There’s a great article on shuffling in Haskell which provides an $\mathcal{O}(n \log n)$ implementation of a perfect random shuffle. Unfortunately, the Fisher-Yates shuffle isn’t applicable in a pure functional setting, so you have to be a little cleverer.

The first implementation most people jump to (certainly the one I thought of) is to assign everything in the sequence a random number, and then sort according to that number. Perhaps surprisingly, this isn’t perfectly random! It’s a little weird, but the example in the article explains it well: basically, for $n$ elements, your random numbers will have $n^n$ possible values, but the output of the sort will have $n!$ possible values. Since they don’t divide into each other evenly, you’re going to have some extra weight on some permutations, and less on others.

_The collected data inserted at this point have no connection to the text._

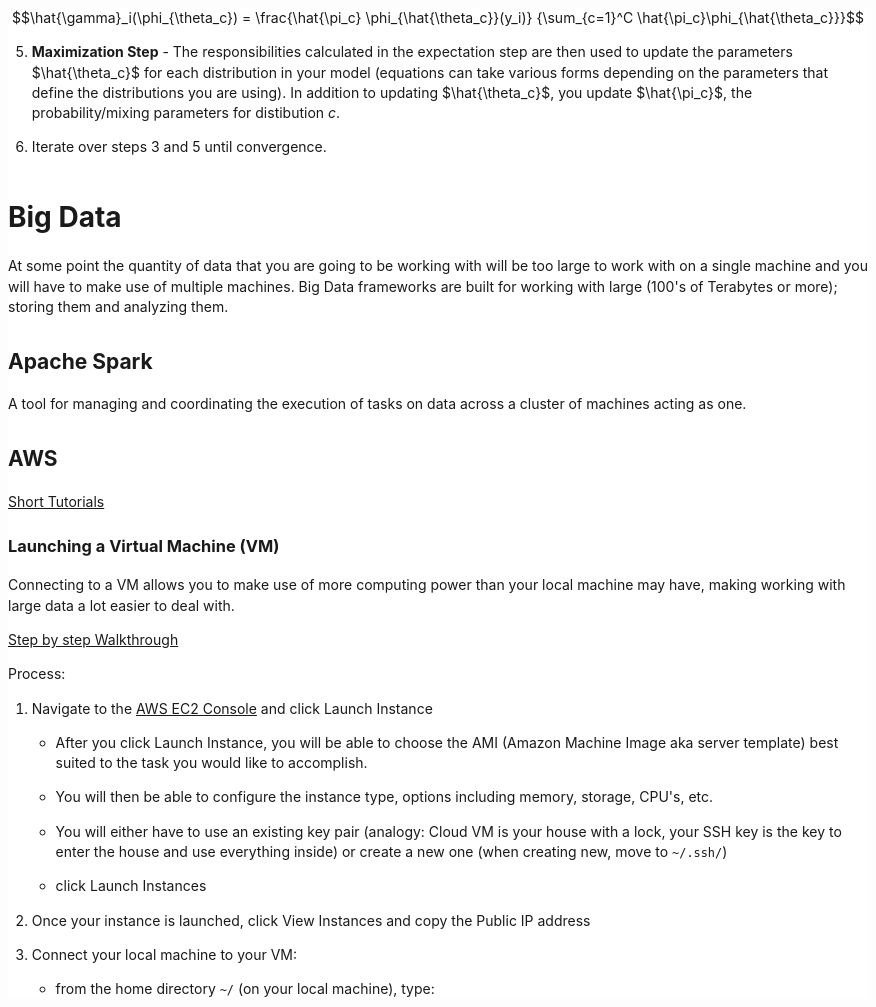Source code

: $$\hat{\gamma}_i(\phi_{\theta_c}) = \frac{\hat{\pi_c} \phi_{\hat{\theta_c}}(y_i)} {\sum_{c=1}^C \hat{\pi_c}\phi_{\hat{\theta_c}}}$$

5. **Maximization Step** - The responsibilities calculated in the expectation step are then used to update the parameters $\hat{\theta_c}$ for each distribution in your model (equations can take various forms depending on the parameters that define the distributions you are using). In addition to updating $\hat{\theta_c}$, you update $\hat{\pi_c}$, the probability/mixing parameters for distibution $c$.

6. Iterate over steps 3 and 5 until convergence.

# Big Data

At some point the quantity of data that you are going to be working with will be too large to work with on a single machine and you will have to make use of multiple machines. Big Data frameworks are built for working with large (100's of Terabytes or more); storing them and analyzing them.

## Apache Spark

A tool for managing and coordinating the execution of tasks on data across a cluster of machines acting as one.

## AWS

[Short Tutorials](https://aws.amazon.com/start-now/)

### Launching a Virtual Machine (VM)

Connecting to a VM allows you to make use of more computing power than your local machine may have, making working with large data a lot easier to deal with.

[Step by step Walkthrough](https://aws.amazon.com/getting-started/tutorials/launch-a-virtual-machine/)

Process:

1. Navigate to the [AWS EC2 Console](https://us-west-2.console.aws.amazon.com/ec2/v2/home?region=us-west-2#Home:) and click Launch Instance

    * After you click Launch Instance, you will be able to choose the AMI (Amazon Machine Image aka server template) best suited to the task you would like to accomplish.

    * You will then be able to configure the instance type, options including memory, storage, CPU's, etc.

    * You will either have to use an existing key pair (analogy: Cloud VM is your house with a lock, your SSH key is the key to enter the house and use everything inside) or create a new one (when creating new, move to `~/.ssh/`)

    * click Launch Instances

2. Once your instance is launched, click View Instances and copy the Public IP address

3. Connect your local machine to your VM:

    * from the home directory `~/` (on your local machine), type:

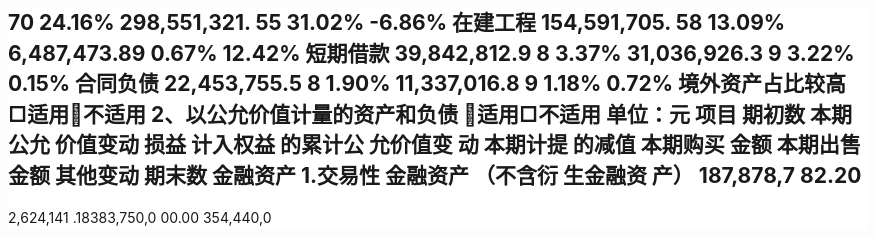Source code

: 70
24.16%
298,551,321.
55
31.02%
-6.86%
在建工程
154,591,705.
58
13.09%
6,487,473.89
0.67%
12.42%
短期借款
39,842,812.9
8
3.37%
31,036,926.3
9
3.22%
0.15%
合同负债
22,453,755.5
8
1.90%
11,337,016.8
9
1.18%
0.72%
境外资产占比较高
□适用不适用
2、以公允价值计量的资产和负债
适用□不适用
单位：元
项目
期初数
本期公允
价值变动
损益
计入权益
的累计公
允价值变
动
本期计提
的减值
本期购买
金额
本期出售
金额
其他变动
期末数
金融资产
1.交易性
金融资产
（不含衍
生金融资
产）
187,878,7
82.20
-
2,624,141
.18383,750,0
00.00
354,440,0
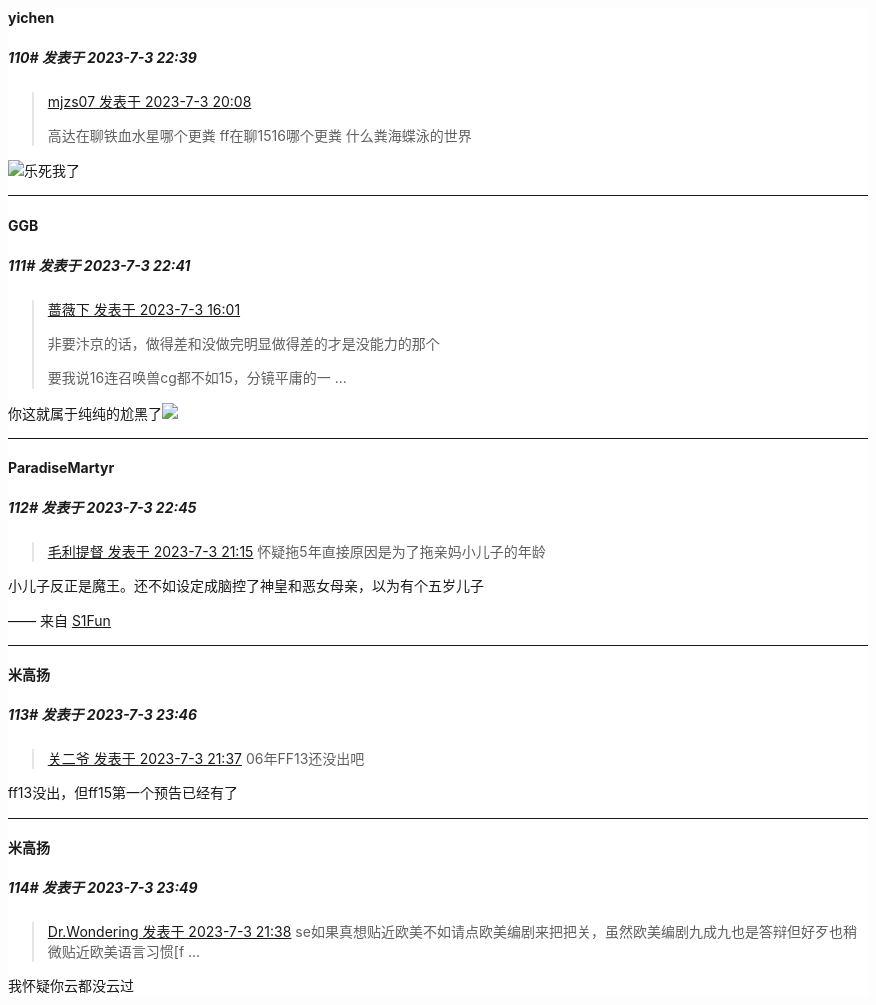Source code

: ####  yichen  
##### 110#       发表于 2023-7-3 22:39

<blockquote><a href="httphttps://bbs.saraba1st.com/2b/forum.php?mod=redirect&amp;goto=findpost&amp;pid=61536039&amp;ptid=2142551" target="_blank">mjzs07 发表于 2023-7-3 20:08</a>

高达在聊铁血水星哪个更粪 ff在聊1516哪个更粪 什么粪海蝶泳的世界</blockquote>
<img src="https://static.saraba1st.com/image/smiley/face2017/035.png" referrerpolicy="no-referrer">乐死我了

*****

####  GGB  
##### 111#       发表于 2023-7-3 22:41

<blockquote><a href="httphttps://bbs.saraba1st.com/2b/forum.php?mod=redirect&amp;goto=findpost&amp;pid=61532336&amp;ptid=2142551" target="_blank">蔷薇下 发表于 2023-7-3 16:01</a>

非要汴京的话，做得差和没做完明显做得差的才是没能力的那个

要我说16连召唤兽cg都不如15，分镜平庸的一 ...</blockquote>
你这就属于纯纯的尬黑了<img src="https://static.saraba1st.com/image/smiley/face2017/067.png" referrerpolicy="no-referrer">


*****

####  ParadiseMartyr  
##### 112#       发表于 2023-7-3 22:45

<blockquote><a href="httphttps://bbs.saraba1st.com/2b/forum.php?mod=redirect&amp;goto=findpost&amp;pid=61536752&amp;ptid=2142551" target="_blank">毛利提督 发表于 2023-7-3 21:15</a>
怀疑拖5年直接原因是为了拖亲妈小儿子的年龄</blockquote>
小儿子反正是魔王。还不如设定成脑控了神皇和恶女母亲，以为有个五岁儿子

—— 来自 [S1Fun](https://s1fun.koalcat.com)


*****

####  米高扬  
##### 113#       发表于 2023-7-3 23:46

<blockquote><a href="httphttps://bbs.saraba1st.com/2b/forum.php?mod=redirect&amp;goto=findpost&amp;pid=61536960&amp;ptid=2142551" target="_blank">关二爷 发表于 2023-7-3 21:37</a>
06年FF13还没出吧</blockquote>
ff13没出，但ff15第一个预告已经有了

*****

####  米高扬  
##### 114#       发表于 2023-7-3 23:49

<blockquote><a href="httphttps://bbs.saraba1st.com/2b/forum.php?mod=redirect&amp;goto=findpost&amp;pid=61536968&amp;ptid=2142551" target="_blank">Dr.Wondering 发表于 2023-7-3 21:38</a>
se如果真想贴近欧美不如请点欧美编剧来把把关，虽然欧美编剧九成九也是答辩但好歹也稍微贴近欧美语言习惯[f ...</blockquote>
我怀疑你云都没云过
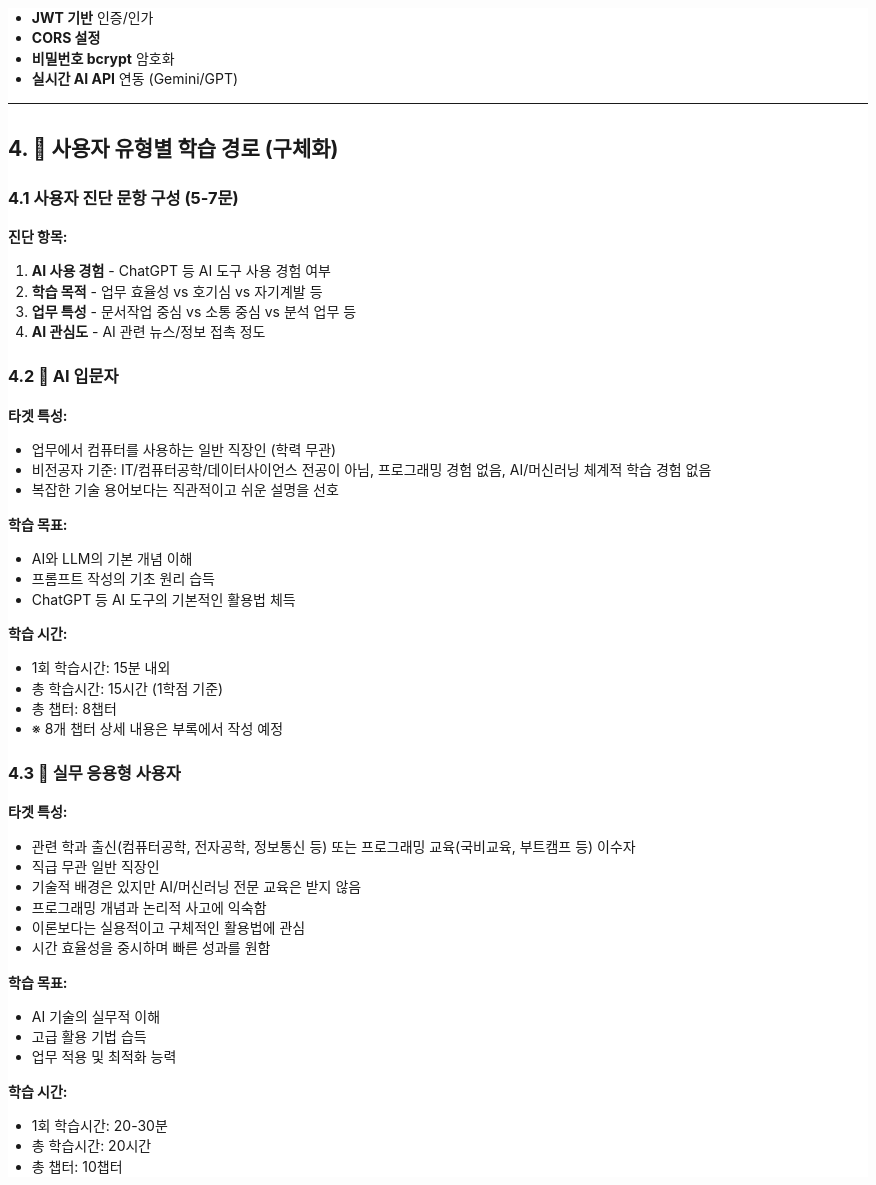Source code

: - **JWT 기반** 인증/인가
- **CORS 설정**
- **비밀번호 bcrypt** 암호화
- **실시간 AI API** 연동 (Gemini/GPT)

---

## 4. 👥 사용자 유형별 학습 경로 (구체화)

### 4.1 사용자 진단 문항 구성 (5-7문)

**진단 항목:**
1. **AI 사용 경험** - ChatGPT 등 AI 도구 사용 경험 여부
2. **학습 목적** - 업무 효율성 vs 호기심 vs 자기계발 등
3. **업무 특성** - 문서작업 중심 vs 소통 중심 vs 분석 업무 등
4. **AI 관심도** - AI 관련 뉴스/정보 접촉 정도

### 4.2 🧠 AI 입문자

**타겟 특성:**
* 업무에서 컴퓨터를 사용하는 일반 직장인 (학력 무관)
* 비전공자 기준: IT/컴퓨터공학/데이터사이언스 전공이 아님, 프로그래밍 경험 없음, AI/머신러닝 체계적 학습 경험 없음
* 복잡한 기술 용어보다는 직관적이고 쉬운 설명을 선호

**학습 목표:**
* AI와 LLM의 기본 개념 이해
* 프롬프트 작성의 기초 원리 습득
* ChatGPT 등 AI 도구의 기본적인 활용법 체득

**학습 시간:**
* 1회 학습시간: 15분 내외
* 총 학습시간: 15시간 (1학점 기준)
* 총 챕터: 8챕터
* ※ 8개 챕터 상세 내용은 부록에서 작성 예정

### 4.3 💼 실무 응용형 사용자

**타겟 특성:**
* 관련 학과 출신(컴퓨터공학, 전자공학, 정보통신 등) 또는 프로그래밍 교육(국비교육, 부트캠프 등) 이수자
* 직급 무관 일반 직장인
* 기술적 배경은 있지만 AI/머신러닝 전문 교육은 받지 않음
* 프로그래밍 개념과 논리적 사고에 익숙함
* 이론보다는 실용적이고 구체적인 활용법에 관심
* 시간 효율성을 중시하며 빠른 성과를 원함

**학습 목표:**
* AI 기술의 실무적 이해
* 고급 활용 기법 습득
* 업무 적용 및 최적화 능력

**학습 시간:**
* 1회 학습시간: 20-30분
* 총 학습시간: 20시간
* 총 챕터: 10챕터
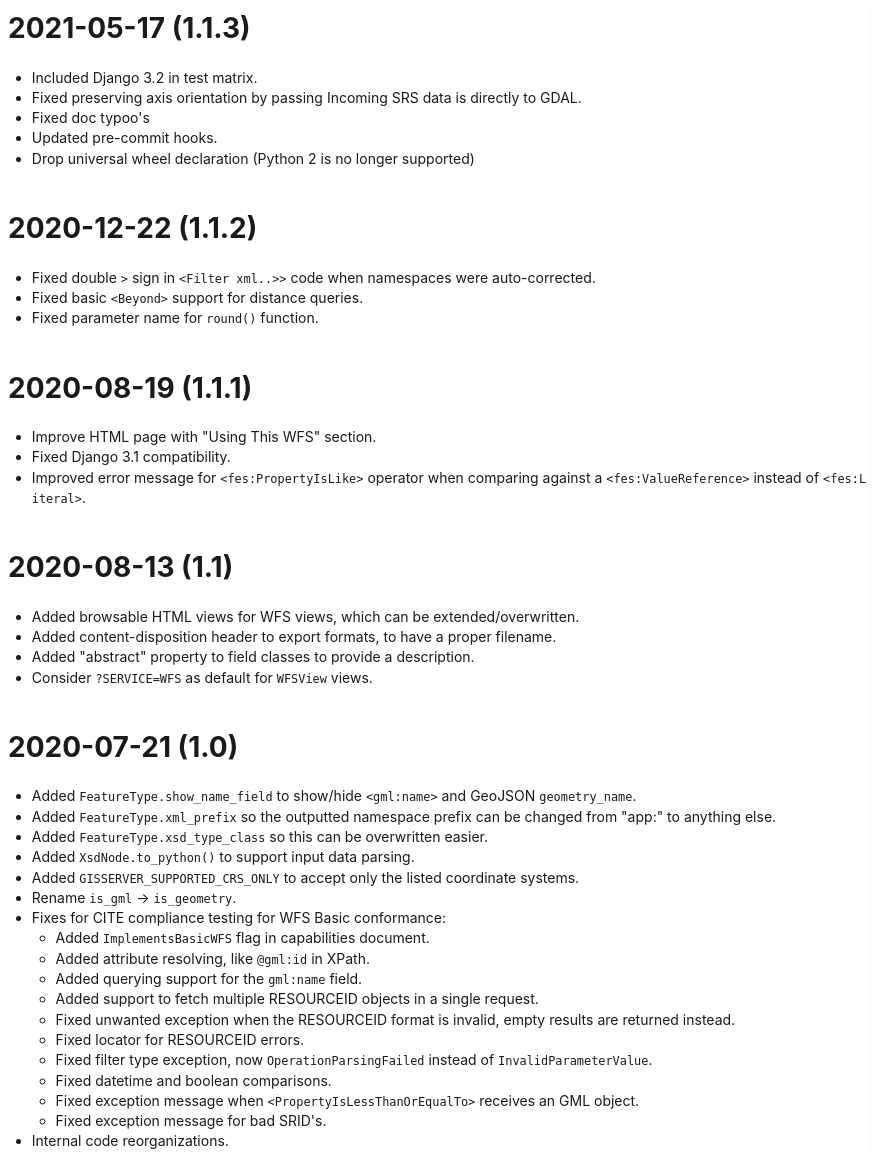 # 2021-05-17 (1.1.3)

* Included Django 3.2 in test matrix.
* Fixed preserving axis orientation by passing Incoming SRS data is directly to GDAL.
* Fixed doc typoo's
* Updated pre-commit hooks.
* Drop universal wheel declaration (Python 2 is no longer supported)

# 2020-12-22 (1.1.2)

* Fixed double ``>`` sign in ``<Filter xml..>>`` code when namespaces were auto-corrected.
* Fixed basic ``<Beyond>`` support for distance queries.
* Fixed parameter name for ``round()`` function.

# 2020-08-19 (1.1.1)

* Improve HTML page with "Using This WFS" section.
* Fixed Django 3.1 compatibility.
* Improved error message for `<fes:PropertyIsLike>` operator when comparing against a `<fes:ValueReference>` instead of `<fes:Literal>`.

# 2020-08-13 (1.1)

* Added browsable HTML views for WFS views, which can be extended/overwritten.
* Added content-disposition header to export formats, to have a proper filename.
* Added "abstract" property to field classes to provide a description.
* Consider `?SERVICE=WFS` as default for `WFSView` views.

# 2020-07-21 (1.0)

* Added `FeatureType.show_name_field` to show/hide `<gml:name>` and GeoJSON `geometry_name`.
* Added `FeatureType.xml_prefix` so the outputted namespace prefix can be changed from "app:" to anything else.
* Added `FeatureType.xsd_type_class` so this can be overwritten easier.
* Added `XsdNode.to_python()` to support input data parsing.
* Added `GISSERVER_SUPPORTED_CRS_ONLY` to accept only the listed coordinate systems.
* Rename `is_gml` -> `is_geometry`.
* Fixes for CITE compliance testing for WFS Basic conformance:
  * Added `ImplementsBasicWFS` flag in capabilities document.
  * Added attribute resolving, like `@gml:id` in XPath.
  * Added querying support for the `gml:name` field.
  * Added support to fetch multiple RESOURCEID objects in a single request.
  * Fixed unwanted exception when the RESOURCEID format is invalid, empty results are returned instead.
  * Fixed locator for RESOURCEID errors.
  * Fixed filter type exception, now `OperationParsingFailed` instead of `InvalidParameterValue`.
  * Fixed datetime and boolean comparisons.
  * Fixed exception message when `<PropertyIsLessThanOrEqualTo>` receives an GML object.
  * Fixed exception message for bad SRID's.
* Internal code reorganizations.
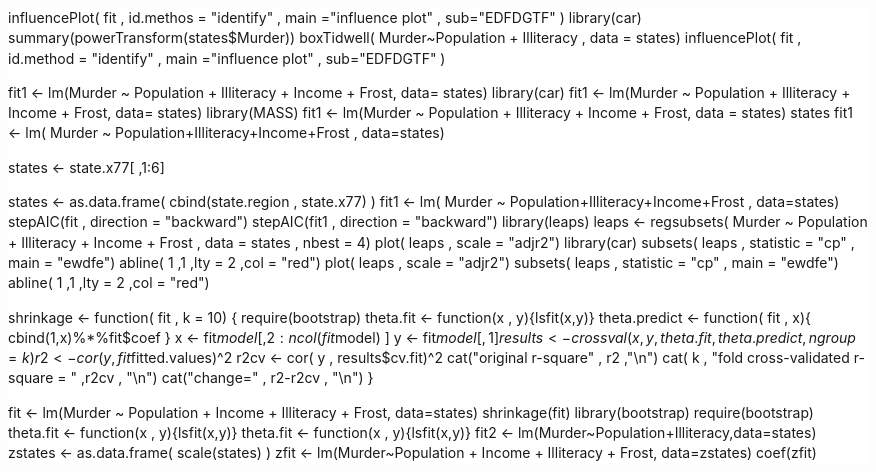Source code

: influencePlot( fit , id.methos = "identify" , main ="influence plot" ,
                sub="EDFDGTF" )
library(car)
summary(powerTransform(states$Murder))
boxTidwell( Murder~Population + Illiteracy  , data = states)
influencePlot( fit , id.method = "identify" , main ="influence plot" ,
               sub="EDFDGTF" )

fit1 <- lm(Murder ~ Population + Illiteracy + Income + Frost, data= states)
library(car)
fit1 <- lm(Murder ~ Population + Illiteracy + Income + Frost, data= states)
library(MASS)
fit1 <- lm(Murder ~ Population + Illiteracy + Income + Frost, data = states)
states
fit1 <- lm( Murder ~ Population+Illiteracy+Income+Frost , data=states)

states <- state.x77[ ,1:6]

states <- as.data.frame( cbind(state.region , state.x77) )
fit1 <- lm( Murder ~ Population+Illiteracy+Income+Frost , data=states)
stepAIC(fit  , direction = "backward")
stepAIC(fit1  , direction = "backward")
library(leaps)
leaps <- regsubsets( Murder ~ Population + Illiteracy + Income + Frost ,
data = states , nbest = 4)
plot( leaps , scale = "adjr2")
library(car)
subsets( leaps , statistic = "cp" , main = "ewdfe")
abline( 1 ,1 ,lty = 2 ,col = "red")
plot( leaps , scale = "adjr2")
subsets( leaps , statistic = "cp" , main = "ewdfe")
abline( 1 ,1 ,lty = 2 ,col = "red")


shrinkage <- function( fit , k = 10) {
                          require(bootstrap)
                          theta.fit <- function(x , y){lsfit(x,y)}
                          theta.predict <- function( fit , x){
                                                              cbind(1,x)%*%fit$coef }
                          x <- fit$model[ , 2:ncol(fit$model) ]
                          y <- fit$model[,1]
                          results <- crossval( x ,y, theta.fit , theta.predict , ngroup = k)
                          r2 <- cor( y , fit$fitted.values)^2
                          r2cv <- cor( y , results$cv.fit)^2
                          cat("original r-square" , r2 ,"\n")
                          cat( k , "fold cross-validated r-square = " ,r2cv , "\n")
                          cat("change=" , r2-r2cv , "\n")
                                          }


fit <- lm(Murder ~ Population + Income + Illiteracy + Frost, data=states)
shrinkage(fit)
library(bootstrap)
require(bootstrap)
theta.fit <- function(x , y){lsfit(x,y)}
theta.fit <- function(x , y){lsfit(x,y)}
fit2 <- lm(Murder~Population+Illiteracy,data=states)
zstates <- as.data.frame( scale(states) )
zfit <- lm(Murder~Population + Income + Illiteracy + Frost, data=zstates)
coef(zfit)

Instead, we can generate a random factoradic number. A factoradic number is one where the $n$th digit is in base $n$. Because of this, a factoradic number with $n$ digits has $n!$ possible values: exactly what we want.

In the article, the digits of the number are used to pop values from a binary tree. Because the last digit will have $n$ possible values, and the second last $n-1$, and so on, you can keep popping without hitting an empty tree.

This has the correct time complexity—$\mathcal{O}(n \log n)$—but there’s a lot of overhead. Building the tree, then indexing into it, the rebuilding after each pop, etc.

We’d like to just sort the list, according to the indices. The problem is that the indices are relative: if you want to cons something onto the list, you have to increment the rest of the indices, as they’ve all shifted right by one.

What we’ll do instead is use the indices as gaps. Our merge function looks like the following:

merge [] ys = ys
merge xs [] = xs
merge ((x,i):xs) ((y,j):ys)
| i <= j    = (x,i) : merge xs ((y,j-i):ys)
| otherwise = (y,j) : merge ((x,i-j-1):xs) ys

With that, and the same cons as above, we get a very simple random shuffle algorithm:

shuffle xs = map fst
. foldr (merge . snd) []
. foldr f (const []) xs
where
f x xs (i:is) = cons merge [(x,i)] (xs is)

The other interesting thing about this algorithm is that it can use Peano numbers with taking too much of a performance hit:

merge : ∀ {a} {A : Set a} → List (A × ℕ) → List (A × ℕ) → List (A × ℕ)
merge xs [] = xs
merge {A = A} xs ((y , j) ∷ ys) = go-r xs y j ys
where
go-l : A → ℕ → List (A × ℕ) → List (A × ℕ) → List (A × ℕ)
go-r : List (A × ℕ) → A → ℕ → List (A × ℕ) → List (A × ℕ)
go : ℕ → ℕ → A → ℕ → List (A × ℕ) → A → ℕ → List (A × ℕ) → List (A × ℕ)

go i     zero   x i′ xs y j′ ys = (y , j′) ∷ go-l x i xs ys
go zero (suc j) x i′ xs y j′ ys = (x , i′) ∷ go-r xs y j ys
go (suc i) (suc j) = go i j

go-l x i xs [] = (x , i) ∷ xs
go-l x i xs ((y , j) ∷ ys) = go i j x i xs y j ys

go-r [] y j ys = (y , j) ∷ ys
go-r ((x , i) ∷ xs) y j ys = go i j x i xs y j ys

shuffle : ∀ {a} {A : Set a} → List A → List ℕ → List A
shuffle {a} {A} xs i = map proj₁ (⦅ [] , zip-inds xs i ⦆)
where
open TreeFold {a} {List (A × ℕ)} merge

zip-inds : List A → List ℕ → List (List (A × ℕ))
zip-inds [] inds = []
zip-inds (x ∷ xs) [] = ((x , 0) ∷ []) ∷ zip-inds xs []
zip-inds (x ∷ xs) (i ∷ inds) = ((x , i) ∷ []) ∷ zip-inds xs inds

I don’t know exactly what the complexity of this is, but I think it should be better than the usual approach of popping from a vector.

# Future Stuff

This is just a collection of random thoughts for now, but I intend to work on using these folds to see if there are any other algorithms they can be useful for. In particular, I think I can write a version of Data.List.permutations which benefits from sharing. And I’m interested in using the implicit binomial heap for some search problems.